- Text under study:
But seriously, I think she has a lot going for her, and I like her. The mis-identifying color/pattern thing is just a pet peeve of mine, being an Appaloosa person. 
She would be a fun prospect. Good luck!


----------



## westonsma (May 19, 2009)

worth looking at, but by all means, if you're going to event with her, please, PLEASE examine her feet closely! Being a young horse, her feet are still in the developmental stages, and looking at her strides in the pictures, you can tell she lands toe first. Make sure that her toes are rounded ( on the edge instead of < . It affects her breakover, and she will not perform correctly or as well as she could if her feet are done properly. Make sure she has a good tall heel too, that her frog goes 3/4 way across the bottom of her foot. Any less means her toes have been too long, any more she's too upright, and her legs weren't built for H/J or speed events. 

Her head carriage is a little high for my taste, and she also has a long hip. Long hips with a short back can lead to overreaching, so watch her canter and gallop, make sure that she doesn't clack her back toes on her front heels.

Be sure to pull her away from her pasturemates, to where she can't see them, and see how she reacts. If she gets fussy, see how hard it is for you to keep her attention.

Also, before you leave home, put a plastic grocery bag in your back pocket. When you are picking up her feet and fooling with her, make her look at you and whip the bag out, shaking it loudly. Watch her response and the white in her eyes. If she still eyes you when you put the bag away, she's a nervous horse, and one that will need a lot of seasoning.

I bought a 5yr old Off Track Thoroughbred, dead broke, patterned on barrels, registered with three bars on his papers for $250. Keep that in mind, and be sure to offer less than what they're asking to see if they'll come down. The bottom has fallen out of the horse market, and for $1000 at an auction you could have a REALLY NICE horse that's seen it all.

GOOD LUCK!!! Just wanted to offer up some tips to keep in mind when you look... 

Hope this helps!


----------



## 1dog3cats17rodents (Dec 7, 2007)

westonsma said:


> Also, before you leave home, put a plastic grocery bag in your back pocket. When you are picking up her feet and fooling with her, make her look at you and whip the bag out, shaking it loudly. Watch her response and the white in her eyes. If she still eyes you when you put the bag away, she's a nervous horse, and one that will need a lot of seasoning.


If someone did that to my horse for sale I would be very upset, I wouldn't want her to become traumatized about plastic bags. Besides, even the most quiet five year old isn't going to like someone suddenly snapping a plastic bag at them!


----------



## Eastowest (Mar 26, 2009)

- Required action:
Could you retype the forum thread word for word, starting with "But seriously, I" and going on through "(May 19, 2009)"? The rows that come next are separate from the forum thread.

- Images of data visualizations:
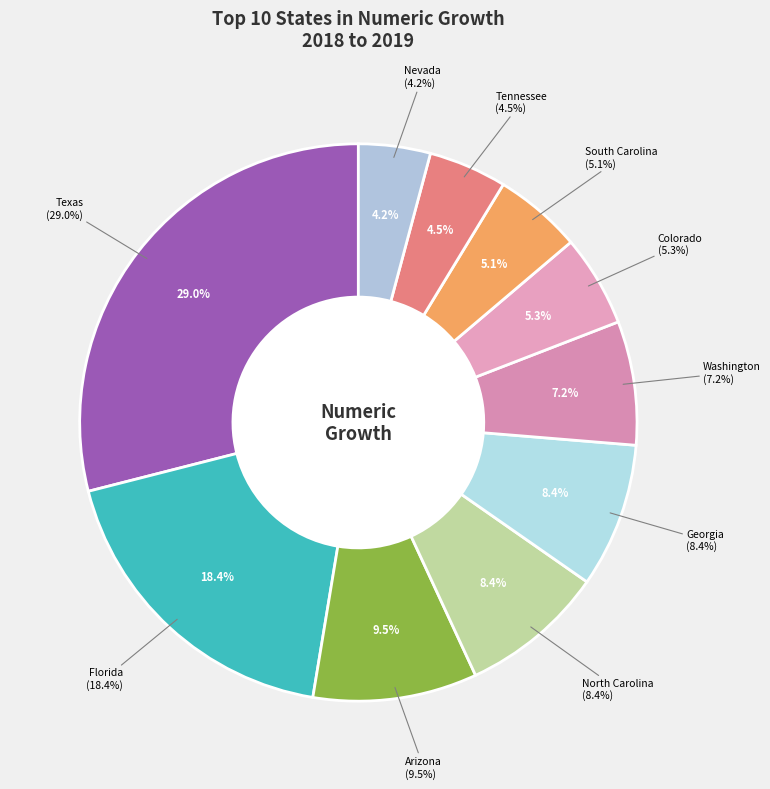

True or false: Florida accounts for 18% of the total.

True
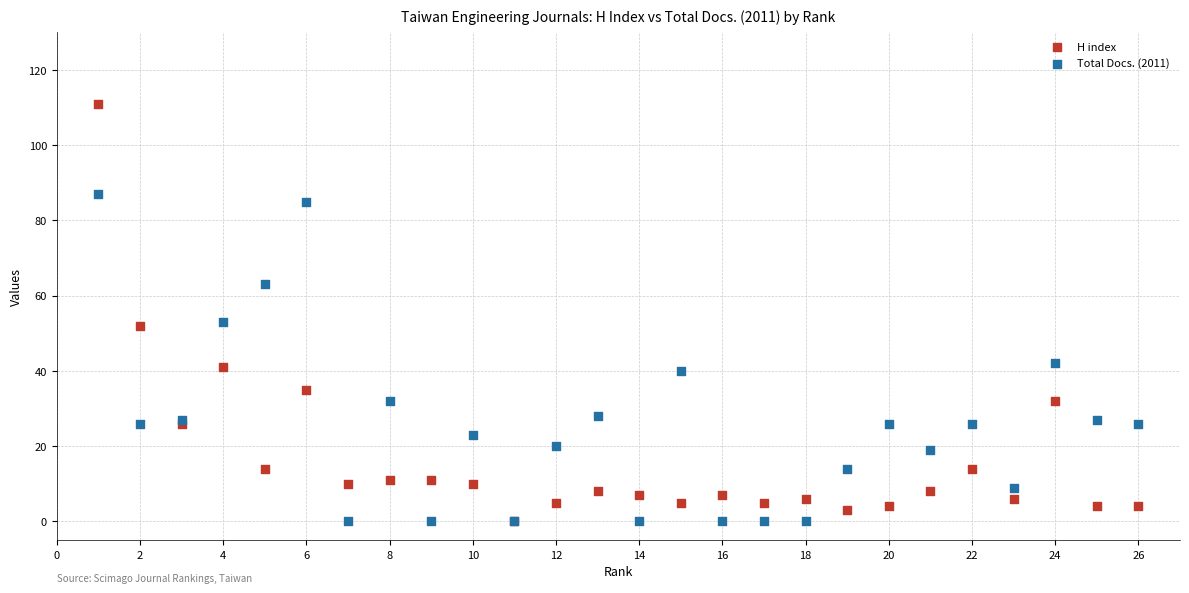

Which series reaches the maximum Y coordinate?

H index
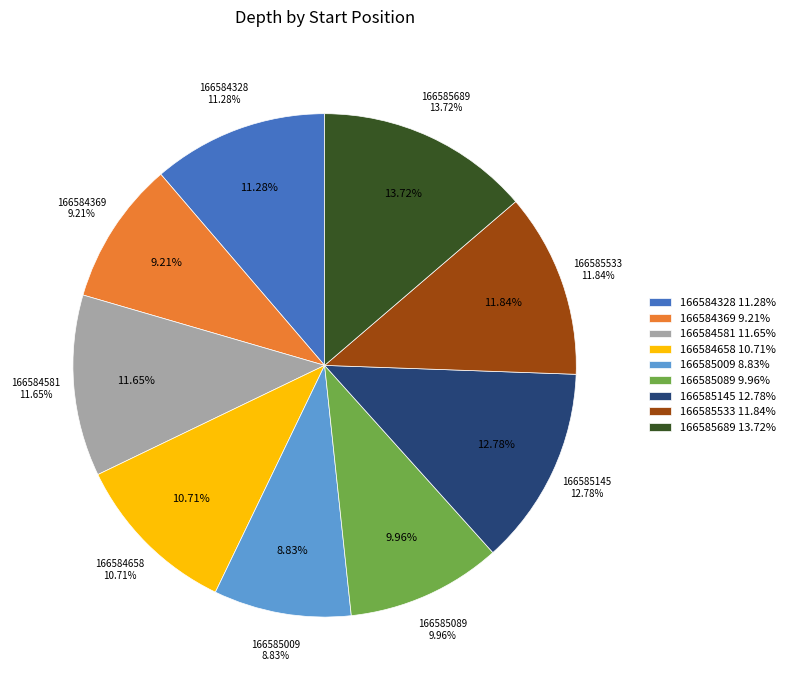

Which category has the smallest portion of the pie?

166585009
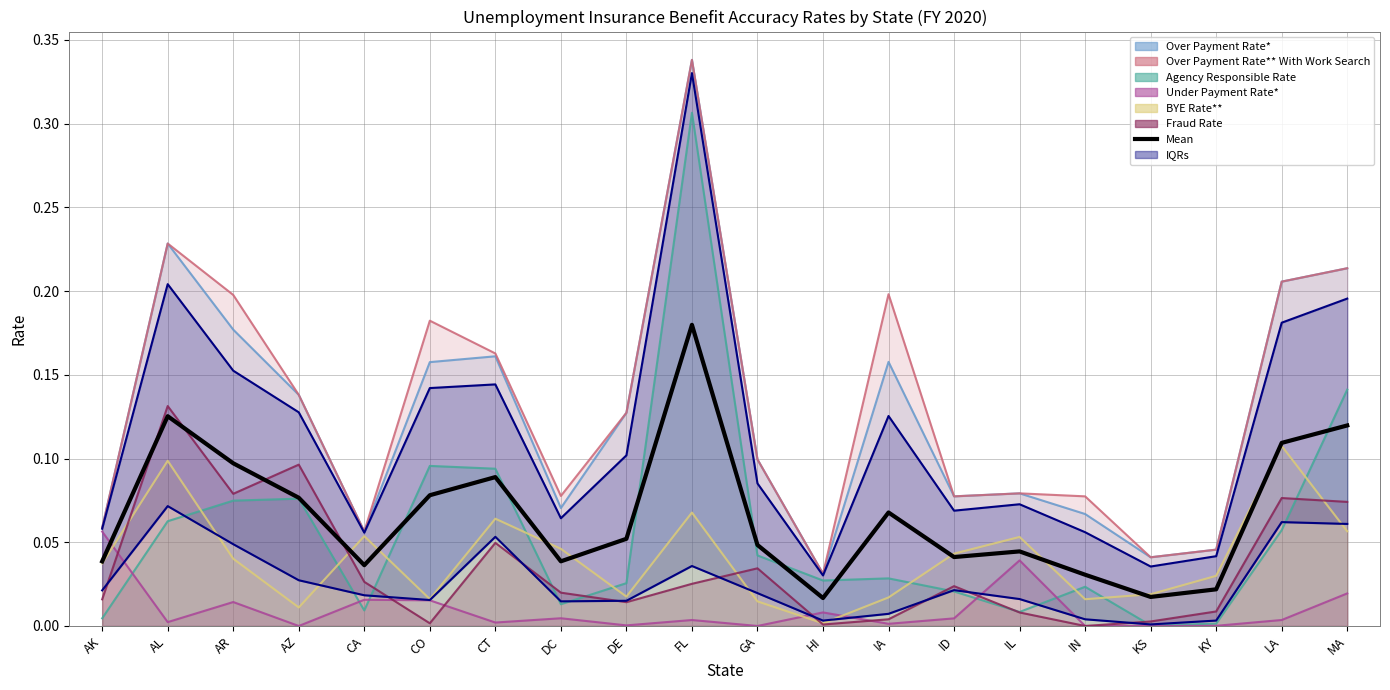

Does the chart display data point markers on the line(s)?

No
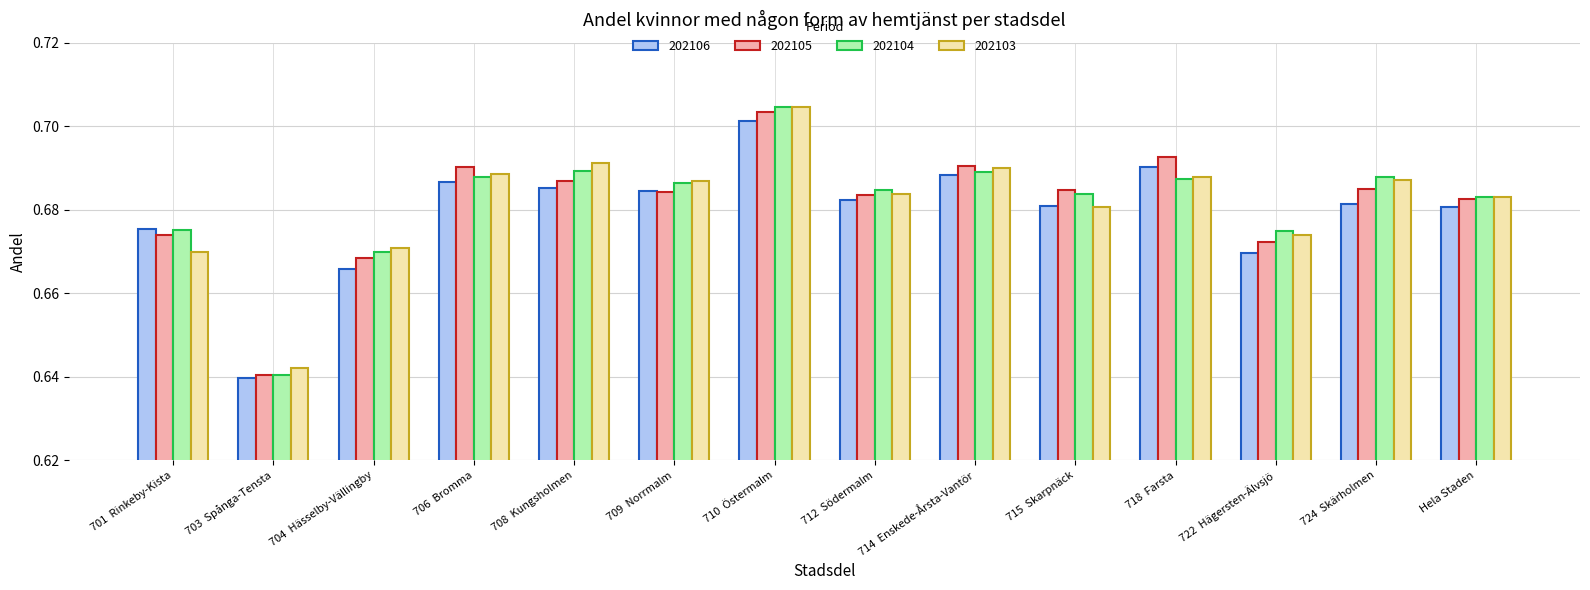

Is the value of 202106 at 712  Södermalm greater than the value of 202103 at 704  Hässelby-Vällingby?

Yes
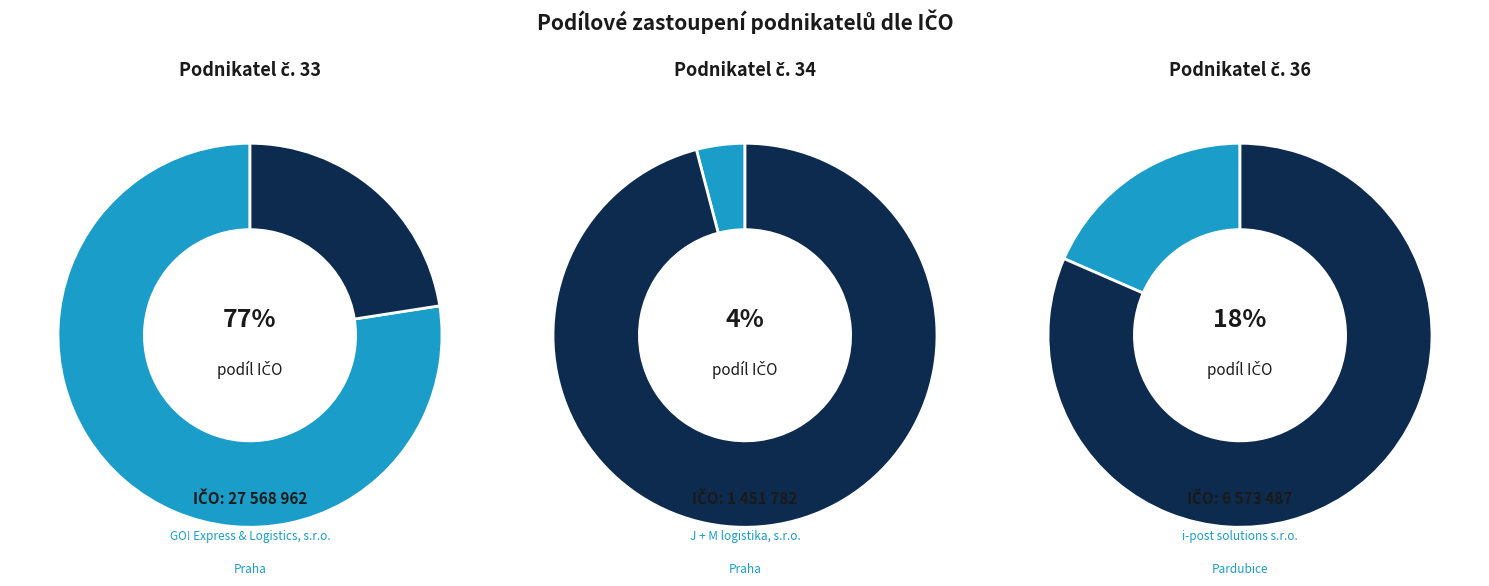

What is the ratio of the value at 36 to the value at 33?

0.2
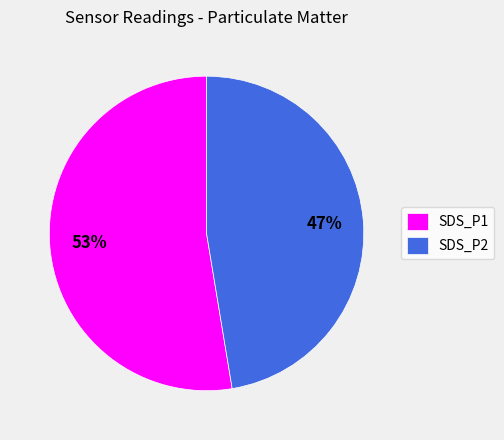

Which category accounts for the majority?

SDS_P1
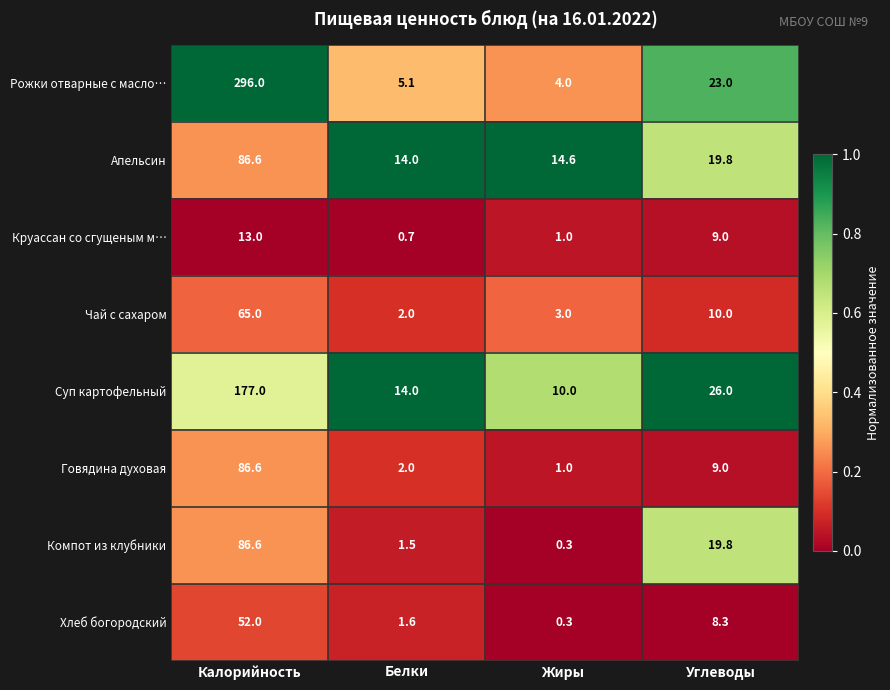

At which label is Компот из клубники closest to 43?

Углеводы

- Exercise response:
But seriously, I think she has a lot going for her, and I like her. The mis-identifying color/pattern thing is just a pet peeve of mine, being an Appaloosa person. 
She would be a fun prospect. Good luck!


----------



## westonsma (May 19, 2009)